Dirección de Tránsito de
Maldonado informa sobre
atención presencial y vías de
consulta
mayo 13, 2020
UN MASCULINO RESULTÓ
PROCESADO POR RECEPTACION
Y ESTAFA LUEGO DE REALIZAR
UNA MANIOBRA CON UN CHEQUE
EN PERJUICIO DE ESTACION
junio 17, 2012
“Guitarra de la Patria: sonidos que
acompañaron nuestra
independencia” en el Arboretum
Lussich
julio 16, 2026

EXERCISE AIM:
Turn the listing above into a JSON list of strings, with one string for each line and any blank lines skipped.

SOLUTION TO THIS EXERCISE:
[
  "Dirección de Tránsito de",
  "Maldonado informa sobre",
  "atención presencial y vías de",
  "consulta",
  "mayo 13, 2020",
  "UN MASCULINO RESULTÓ",
  "PROCESADO POR RECEPTACION",
  "Y ESTAFA LUEGO DE REALIZAR",
  "UNA MANIOBRA CON UN CHEQUE",
  "EN PERJUICIO DE ESTACION",
  "junio 17, 2012",
  "“Guitarra de la Patria: sonidos que",
  "acompañaron nuestra",
  "independencia” en el Arboretum",
  "Lussich",
  "julio 16, 2026"
]